Hama dan penyakit tanaman tomat

Pengendalian hama dan penyakit merupakan salah satu segi mutlak dalam bisnis budidaya tanaman tomat. Serangan hama dan penyakit sanggup turunkan produktivitas panen atau lebih-lebih membawa dampak kematian tanaman.

Hama dan penyakit tanaman tomat

Pada peluang kali ini alamtani, akan menguraikan beraneka macam hama dan penyakit yang biasa menyerang tanaman tomat. Pengendalian yang tepat membantu kami untuk mendapatkan hasil panen yang optimal.

Beberapa hama yang kerap menyerang tanaman keluarga Solanaceae dijumpai termasuk terhadap tanaman tomat. Jenisnya sanggup berbentuk ulat, kutu dan lalat. Sedangkan penyakit tanaman tomat sanggup berbentuk layu, busuk, serangan virus dan bakteri. Berikut ini hama dan penyakit yang kerap dijumpai dalam budidaya tanaman tomat di Indonesia.

Hama tanaman tomat
a. Ulat buah
Ulat buah (Helicoverpa armigera atau Heliothis armigera) menyerang daun, bunga dan buah tomat. Ulat ini membawa dampak lubang terhadap buah tomat secara berpindah-pindah. Buah yang dilubangi akanmengalami infeksi dan membusuk.

Panjang tubuh ulat buah lebih kurang 4-5 cm bersama permukaannya berkutil dan dtumbuhi bulu. Warna ulat ini begitu banyak ragam dari terasa hijau, hijau kekuningan, kecoklatan sampai hitam. Pada bagian samping tubuh terdapat garis bergemlombang bersama warna yang lebih terang. Bentuk ngengatnya miliki panjang 2 cm, bersama warna sayap bagian luar coklat dan bagian dalamnya putih.

Ulat buah dikendalikan bersama memungut manual ulat dan telurnya sesudah itu dibakar. Jaga kebersihan kebun dari gulma dan semak belukar.

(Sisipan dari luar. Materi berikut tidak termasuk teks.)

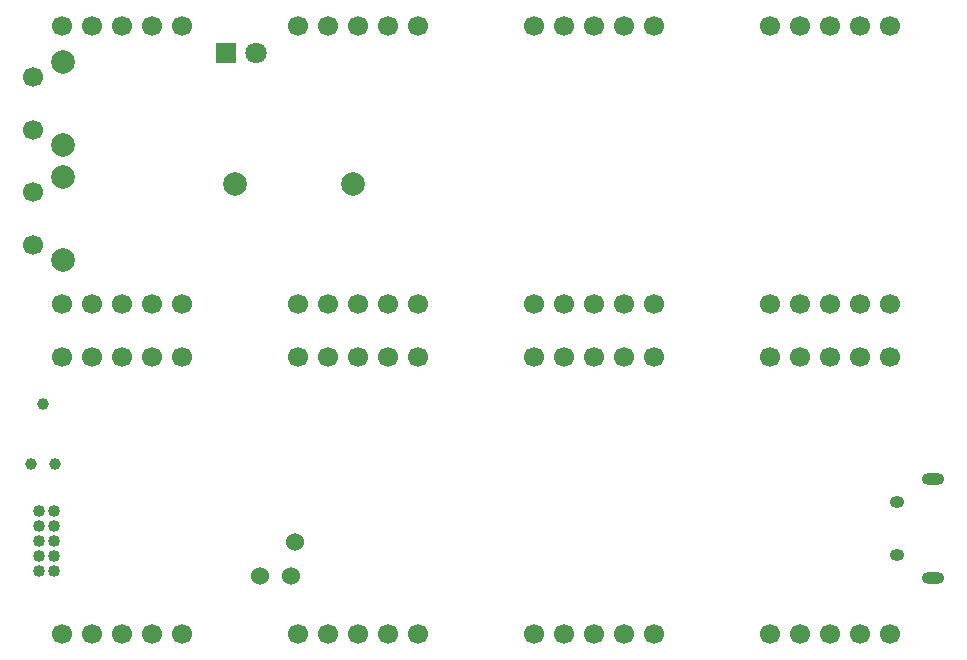
<source format=gbs>
G04 #@! TF.GenerationSoftware,KiCad,Pcbnew,(2017-07-16 revision e797af331)-makepkg*
G04 #@! TF.CreationDate,2017-08-01T20:13:45+01:00*
G04 #@! TF.ProjectId,smalltime,736D616C6C74696D652E6B696361645F,rev?*
G04 #@! TF.SameCoordinates,Original
G04 #@! TF.FileFunction,Soldermask,Bot*
G04 #@! TF.FilePolarity,Negative*
%FSLAX46Y46*%
G04 Gerber Fmt 4.6, Leading zero omitted, Abs format (unit mm)*
G04 Created by KiCad (PCBNEW (2017-07-16 revision e797af331)-makepkg) date 08/01/17 20:13:45*
%MOMM*%
%LPD*%
G01*
G04 APERTURE LIST*
%ADD10C,1.524000*%
%ADD11C,1.700000*%
%ADD12C,1.016000*%
%ADD13C,2.000000*%
%ADD14O,1.250000X1.000000*%
%ADD15O,1.900000X1.000000*%
%ADD16C,1.000000*%
%ADD17R,1.800000X1.800000*%
%ADD18C,1.800000*%
G04 APERTURE END LIST*
D10*
X99300000Y-83300000D03*
X99700000Y-80400000D03*
X96700000Y-83300000D03*
D11*
X139920000Y-36697492D03*
X142460000Y-36697492D03*
X145000000Y-36697492D03*
X147540000Y-36697492D03*
X150080000Y-36697492D03*
X150080000Y-60197492D03*
X147540000Y-60197492D03*
X145000000Y-60197492D03*
X142460000Y-60197492D03*
X139920000Y-60197492D03*
X130080000Y-88197492D03*
X127540000Y-88197492D03*
X125000000Y-88197492D03*
X122460000Y-88197492D03*
X119920000Y-88197492D03*
X119920000Y-64697492D03*
X122460000Y-64697492D03*
X125000000Y-64697492D03*
X127540000Y-64697492D03*
X130080000Y-64697492D03*
X99920000Y-36697492D03*
X102460000Y-36697492D03*
X105000000Y-36697492D03*
X107540000Y-36697492D03*
X110080000Y-36697492D03*
X110080000Y-60197492D03*
X107540000Y-60197492D03*
X105000000Y-60197492D03*
X102460000Y-60197492D03*
X99920000Y-60197492D03*
X79920000Y-36697492D03*
X82460000Y-36697492D03*
X85000000Y-36697492D03*
X87540000Y-36697492D03*
X90080000Y-36697492D03*
X90080000Y-60197492D03*
X87540000Y-60197492D03*
X85000000Y-60197492D03*
X82460000Y-60197492D03*
X79920000Y-60197492D03*
X90080000Y-88197492D03*
X87540000Y-88197492D03*
X85000000Y-88197492D03*
X82460000Y-88197492D03*
X79920000Y-88197492D03*
X79920000Y-64697492D03*
X82460000Y-64697492D03*
X85000000Y-64697492D03*
X87540000Y-64697492D03*
X90080000Y-64697492D03*
X110080000Y-88197492D03*
X107540000Y-88197492D03*
X105000000Y-88197492D03*
X102460000Y-88197492D03*
X99920000Y-88197492D03*
X99920000Y-64697492D03*
X102460000Y-64697492D03*
X105000000Y-64697492D03*
X107540000Y-64697492D03*
X110080000Y-64697492D03*
X150080000Y-88197492D03*
X147540000Y-88197492D03*
X145000000Y-88197492D03*
X142460000Y-88197492D03*
X139920000Y-88197492D03*
X139920000Y-64697492D03*
X142460000Y-64697492D03*
X145000000Y-64697492D03*
X147540000Y-64697492D03*
X150080000Y-64697492D03*
X119920000Y-36697492D03*
X122460000Y-36697492D03*
X125000000Y-36697492D03*
X127540000Y-36697492D03*
X130080000Y-36697492D03*
X130080000Y-60197492D03*
X127540000Y-60197492D03*
X125000000Y-60197492D03*
X122460000Y-60197492D03*
X119920000Y-60197492D03*
D12*
X77980000Y-77750000D03*
X79250000Y-77750000D03*
X77980000Y-79020000D03*
X79250000Y-79020000D03*
X77980000Y-80290000D03*
X79250000Y-80290000D03*
X77980000Y-81560000D03*
X79250000Y-81560000D03*
X77980000Y-82830000D03*
X79250000Y-82830000D03*
D13*
X94600000Y-50100000D03*
X104600000Y-50100000D03*
D14*
X150675000Y-77025000D03*
X150675000Y-81475000D03*
D15*
X153675000Y-75075000D03*
X153675000Y-83425000D03*
D16*
X78355000Y-68710000D03*
X77339000Y-73790000D03*
X79371000Y-73790000D03*
D17*
X93800000Y-39000000D03*
D18*
X96340000Y-39000000D03*
D13*
X80000000Y-39750000D03*
X80000000Y-46750000D03*
D11*
X77500000Y-41000000D03*
X77500000Y-45500000D03*
D13*
X80000000Y-49500000D03*
X80000000Y-56500000D03*
D11*
X77500000Y-50750000D03*
X77500000Y-55250000D03*
M02*

</source>
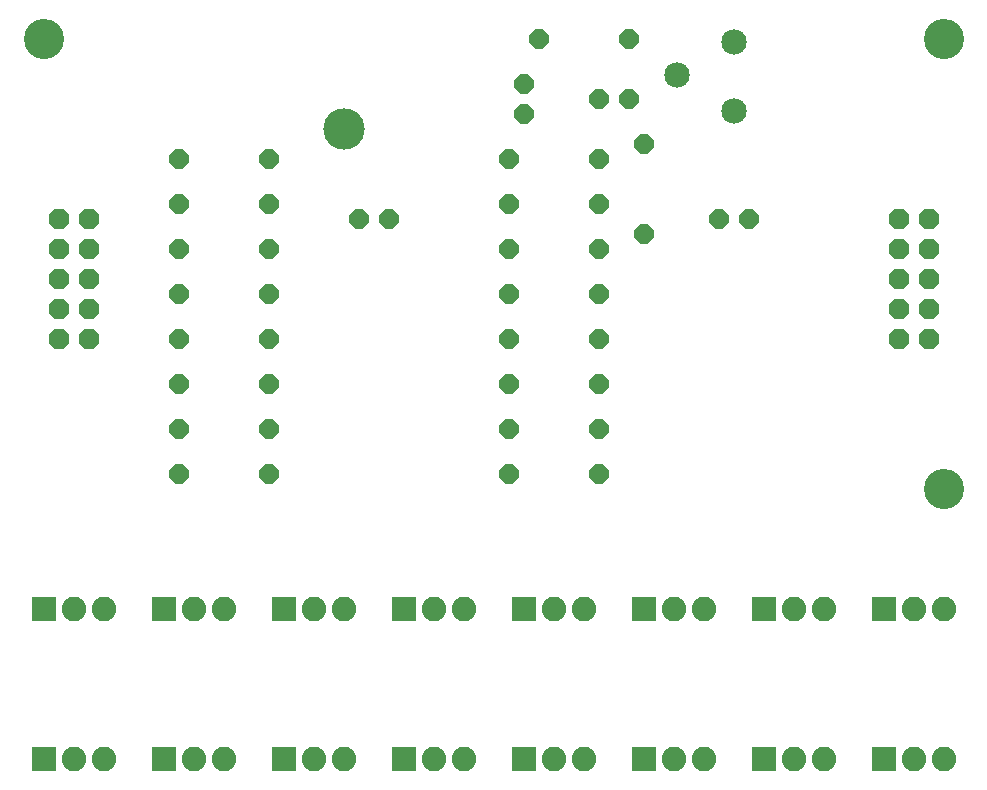
<source format=gbs>
G75*
%MOIN*%
%OFA0B0*%
%FSLAX25Y25*%
%IPPOS*%
%LPD*%
%AMOC8*
5,1,8,0,0,1.08239X$1,22.5*
%
%ADD10C,0.13398*%
%ADD11C,0.13800*%
%ADD12OC8,0.06800*%
%ADD13OC8,0.06400*%
%ADD14R,0.08200X0.08200*%
%ADD15C,0.08200*%
%ADD16C,0.08477*%
D10*
X0022200Y0271000D03*
X0322200Y0271000D03*
X0322200Y0121000D03*
D11*
X0122200Y0241000D03*
D12*
X0037200Y0211000D03*
X0037200Y0201000D03*
X0037200Y0191000D03*
X0037200Y0181000D03*
X0027200Y0181000D03*
X0027200Y0191000D03*
X0027200Y0201000D03*
X0027200Y0211000D03*
X0027200Y0171000D03*
X0037200Y0171000D03*
X0307200Y0171000D03*
X0317200Y0171000D03*
X0317200Y0181000D03*
X0317200Y0191000D03*
X0317200Y0201000D03*
X0317200Y0211000D03*
X0307200Y0211000D03*
X0307200Y0201000D03*
X0307200Y0191000D03*
X0307200Y0181000D03*
D13*
X0257200Y0211000D03*
X0247200Y0211000D03*
X0222200Y0206000D03*
X0207200Y0201000D03*
X0207200Y0186000D03*
X0207200Y0171000D03*
X0207200Y0156000D03*
X0207200Y0141000D03*
X0207200Y0126000D03*
X0177200Y0126000D03*
X0177200Y0141000D03*
X0177200Y0156000D03*
X0177200Y0171000D03*
X0177200Y0186000D03*
X0177200Y0201000D03*
X0177200Y0216000D03*
X0177200Y0231000D03*
X0182200Y0246000D03*
X0182200Y0256000D03*
X0187200Y0271000D03*
X0207200Y0251000D03*
X0217200Y0251000D03*
X0222200Y0236000D03*
X0207200Y0231000D03*
X0207200Y0216000D03*
X0217200Y0271000D03*
X0137200Y0211000D03*
X0127200Y0211000D03*
X0097200Y0216000D03*
X0097200Y0201000D03*
X0097200Y0186000D03*
X0097200Y0171000D03*
X0097200Y0156000D03*
X0097200Y0141000D03*
X0097200Y0126000D03*
X0067200Y0126000D03*
X0067200Y0141000D03*
X0067200Y0156000D03*
X0067200Y0171000D03*
X0067200Y0186000D03*
X0067200Y0201000D03*
X0067200Y0216000D03*
X0067200Y0231000D03*
X0097200Y0231000D03*
D14*
X0022200Y0031000D03*
X0062200Y0031000D03*
X0102200Y0031000D03*
X0142200Y0031000D03*
X0182200Y0031000D03*
X0222200Y0031000D03*
X0262200Y0031000D03*
X0302200Y0031000D03*
X0302200Y0081000D03*
X0262200Y0081000D03*
X0222200Y0081000D03*
X0182200Y0081000D03*
X0142200Y0081000D03*
X0102200Y0081000D03*
X0062200Y0081000D03*
X0022200Y0081000D03*
D15*
X0032200Y0081000D03*
X0042200Y0081000D03*
X0072200Y0081000D03*
X0082200Y0081000D03*
X0112200Y0081000D03*
X0122200Y0081000D03*
X0152200Y0081000D03*
X0162200Y0081000D03*
X0192200Y0081000D03*
X0202200Y0081000D03*
X0232200Y0081000D03*
X0242200Y0081000D03*
X0272200Y0081000D03*
X0282200Y0081000D03*
X0312200Y0081000D03*
X0322200Y0081000D03*
X0322200Y0031000D03*
X0312200Y0031000D03*
X0282200Y0031000D03*
X0272200Y0031000D03*
X0242200Y0031000D03*
X0232200Y0031000D03*
X0202200Y0031000D03*
X0192200Y0031000D03*
X0162200Y0031000D03*
X0152200Y0031000D03*
X0122200Y0031000D03*
X0112200Y0031000D03*
X0082200Y0031000D03*
X0072200Y0031000D03*
X0042200Y0031000D03*
X0032200Y0031000D03*
D16*
X0252200Y0247063D03*
X0233302Y0258874D03*
X0252200Y0269898D03*
M02*

</source>
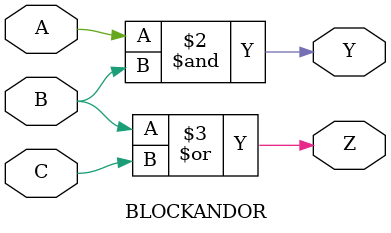
<source format=sv>
module BLOCKANDOR (
    output reg Y, Z,
    input wire A, B, C
);

always @ (A, B, C)
begin
    Y = A & B;
    Z = B | C;
end

endmodule

</source>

Dalam bentuk ngegat sanggup dikendalikan bersama perangkap ultraviolet. Untuk penyemprotan pakai model insektisida.

b. Ulat tanah
Ulat tanah menyerang pangkal batang dan tangkai daun. Batang yang terkena gigitan ulat tanah akan enteng patah dan mati. Selain itu, larva ulat buah menyerang permukaan daun terhadap tanaman tomat yang masih muda. Serangan ulat tanah biasanya menghebat di awal musim kemarau.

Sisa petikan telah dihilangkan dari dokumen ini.